Nathan Bowe, Forum Communications Co., Published September 30 2010
$3.2 million plan for Detroit Mountain unveiled
The year-round regional park, complete with campsites, disc golf and trail systems, will feature Nordic skiing, hiking, snowshoeing and mountain biking for outdoor enthusiasts.
The plan would give Becker County the land and all the amenities for $340,000. A nonprofit group called Detroit Mountain Recreation Area Inc. would partner with the county and run the ski area.
The county board went into closed session Tuesday to discuss purchase negotiations for the Detroit Mountain property, but no action was taken.
The preliminary plan calls for the group to raise funds and contribute $980,000 toward the total project cost.
A yet-to-be-obtained regional park grant through the Minnesota Department of Natural Resources would pay for $1.68 million. The county would contribute $320,000 for property acquisition and another $20,000 for contingencies.
“This document is a big bite,” supporter Barry Nelson said, adding that he wondered if the group was trying to do too much, too fast. He would like to see the group focus on the basics of obtaining the land and creating a regional park, then easing into downhill-ski operations.
Opponents on the county board, like Larry Knutson, said, “As far as I’m concerned, this (plan) is just paper.”
The group can’t move forward without the county, which would allow the project to be eligible for state grants, and to shelter under the county’s lawsuit cap, which will allow the group to purchase liability insurance at an affordable rate, said Aaron Lauinger, secretary of the DMRA board.
The county would use $250,000 in economic development funds to pay for most of its share, and parks and trails funds for the rest, said Economic Development Association Coordinator Guy Fischer.
“It’s important to remember that at the end of the day, the property becomes the county’s.
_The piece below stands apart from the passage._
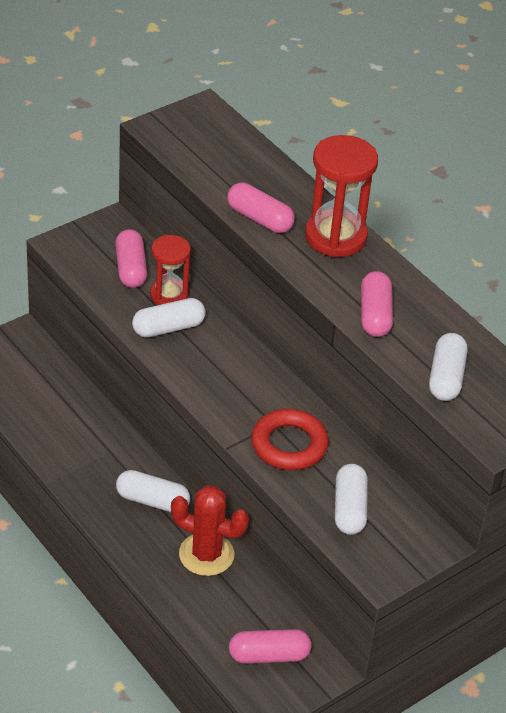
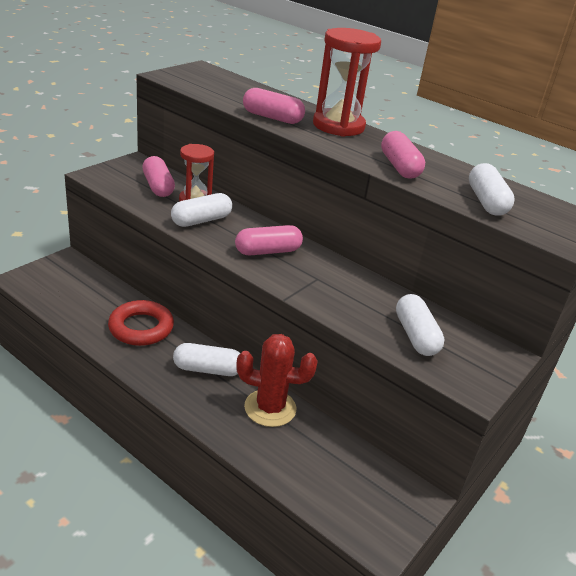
camera: 15 degrees left, 10 degrees down
(269, 655) = (361, 493): pink capsule -> pink capsule (268, 251)
(289, 445) = (338, 292): red ring -> red ring (141, 328)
We’ll be getting $3.2 million in land and infrastructure for 10 to 15 percent of the cost,” Fischer said.
The DNR grant program pays up to 60 percent of the total cost for a qualifying project, Lauinger noted, and this one fits the criteria.
Under the draft proposal, the 260-acre site would be purchased and developed in stages over three years.
It operated as a private ski area until 2004, and much of the infrastructure – roads, parking lot, lodge, electrical, water, two of five lifts, and ski slopes and trails remain intact.
A system of Nordic ski trails would include five kilometers the first year, with the opportunity to add another nine miles in the next few years. DNR trail money and volunteer help from the high school Nordic ski team would help keep costs low.
Mountain bike trails would include a beginner loop, intermediate loop and advanced loop, with built-in challenges and a standard-sized graded surface.
The second and third year of the plan includes buying and installing three ski lifts to serve all nine runs, at a total cost of $650,000.